To-do item: The answer must consist of every record below, transcribed exactly.

Given information:

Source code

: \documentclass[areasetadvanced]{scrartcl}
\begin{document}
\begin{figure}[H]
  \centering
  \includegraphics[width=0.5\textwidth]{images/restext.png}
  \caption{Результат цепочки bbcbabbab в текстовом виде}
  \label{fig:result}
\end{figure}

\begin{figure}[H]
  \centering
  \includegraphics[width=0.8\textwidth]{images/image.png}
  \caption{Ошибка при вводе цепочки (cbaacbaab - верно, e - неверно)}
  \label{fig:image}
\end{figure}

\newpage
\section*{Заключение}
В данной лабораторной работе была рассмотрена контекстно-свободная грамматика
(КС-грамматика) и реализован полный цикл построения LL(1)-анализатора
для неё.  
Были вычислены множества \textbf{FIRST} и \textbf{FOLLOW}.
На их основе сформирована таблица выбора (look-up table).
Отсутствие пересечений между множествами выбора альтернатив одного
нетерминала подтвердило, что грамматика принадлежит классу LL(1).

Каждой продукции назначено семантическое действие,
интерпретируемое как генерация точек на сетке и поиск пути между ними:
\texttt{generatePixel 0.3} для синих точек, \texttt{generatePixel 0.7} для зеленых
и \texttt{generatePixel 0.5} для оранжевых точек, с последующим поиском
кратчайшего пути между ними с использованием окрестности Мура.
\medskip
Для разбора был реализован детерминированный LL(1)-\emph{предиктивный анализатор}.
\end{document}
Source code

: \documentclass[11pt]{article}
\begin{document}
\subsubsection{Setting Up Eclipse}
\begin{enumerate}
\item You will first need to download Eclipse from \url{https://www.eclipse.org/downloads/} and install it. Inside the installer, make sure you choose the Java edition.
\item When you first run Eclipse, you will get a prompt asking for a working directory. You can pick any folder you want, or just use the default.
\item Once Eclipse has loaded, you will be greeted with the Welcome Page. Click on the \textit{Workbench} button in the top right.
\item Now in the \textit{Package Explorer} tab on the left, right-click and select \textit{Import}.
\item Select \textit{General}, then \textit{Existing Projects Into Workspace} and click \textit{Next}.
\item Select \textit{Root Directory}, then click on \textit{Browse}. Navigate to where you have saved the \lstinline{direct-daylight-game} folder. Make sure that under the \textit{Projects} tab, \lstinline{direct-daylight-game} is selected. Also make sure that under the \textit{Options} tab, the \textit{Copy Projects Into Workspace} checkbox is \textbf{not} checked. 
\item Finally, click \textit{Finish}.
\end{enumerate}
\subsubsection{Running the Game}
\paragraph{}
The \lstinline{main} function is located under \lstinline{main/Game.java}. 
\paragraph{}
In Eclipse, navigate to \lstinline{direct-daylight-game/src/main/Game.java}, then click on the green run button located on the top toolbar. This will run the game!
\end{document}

Reply to the task:
Source code

: \documentclass[areasetadvanced]{scrartcl}
\begin{document}
\begin{figure}[H]
  \centering
  \includegraphics[width=0.5\textwidth]{images/restext.png}
  \caption{Результат цепочки bbcbabbab в текстовом виде}
  \label{fig:result}
\end{figure}

\begin{figure}[H]
  \centering
  \includegraphics[width=0.8\textwidth]{images/image.png}
  \caption{Ошибка при вводе цепочки (cbaacbaab - верно, e - неверно)}
  \label{fig:image}
\end{figure}

\newpage
\section*{Заключение}
В данной лабораторной работе была рассмотрена контекстно-свободная грамматика
(КС-грамматика) и реализован полный цикл построения LL(1)-анализатора
для неё.  
Были вычислены множества \textbf{FIRST} и \textbf{FOLLOW}.
На их основе сформирована таблица выбора (look-up table).
Отсутствие пересечений между множествами выбора альтернатив одного
нетерминала подтвердило, что грамматика принадлежит классу LL(1).

Каждой продукции назначено семантическое действие,
интерпретируемое как генерация точек на сетке и поиск пути между ними:
\texttt{generatePixel 0.3} для синих точек, \texttt{generatePixel 0.7} для зеленых
и \texttt{generatePixel 0.5} для оранжевых точек, с последующим поиском
кратчайшего пути между ними с использованием окрестности Мура.
\medskip
Для разбора был реализован детерминированный LL(1)-\emph{предиктивный анализатор}.
\end{document}
Source code

: \documentclass[11pt]{article}
\begin{document}
\subsubsection{Setting Up Eclipse}
\begin{enumerate}
\item You will first need to download Eclipse from \url{https://www.eclipse.org/downloads/} and install it. Inside the installer, make sure you choose the Java edition.
\item When you first run Eclipse, you will get a prompt asking for a working directory. You can pick any folder you want, or just use the default.
\item Once Eclipse has loaded, you will be greeted with the Welcome Page. Click on the \textit{Workbench} button in the top right.
\item Now in the \textit{Package Explorer} tab on the left, right-click and select \textit{Import}.
\item Select \textit{General}, then \textit{Existing Projects Into Workspace} and click \textit{Next}.
\item Select \textit{Root Directory}, then click on \textit{Browse}. Navigate to where you have saved the \lstinline{direct-daylight-game} folder. Make sure that under the \textit{Projects} tab, \lstinline{direct-daylight-game} is selected. Also make sure that under the \textit{Options} tab, the \textit{Copy Projects Into Workspace} checkbox is \textbf{not} checked. 
\item Finally, click \textit{Finish}.
\end{enumerate}
\subsubsection{Running the Game}
\paragraph{}
The \lstinline{main} function is located under \lstinline{main/Game.java}. 
\paragraph{}
In Eclipse, navigate to \lstinline{direct-daylight-game/src/main/Game.java}, then click on the green run button located on the top toolbar. This will run the game!
\end{document}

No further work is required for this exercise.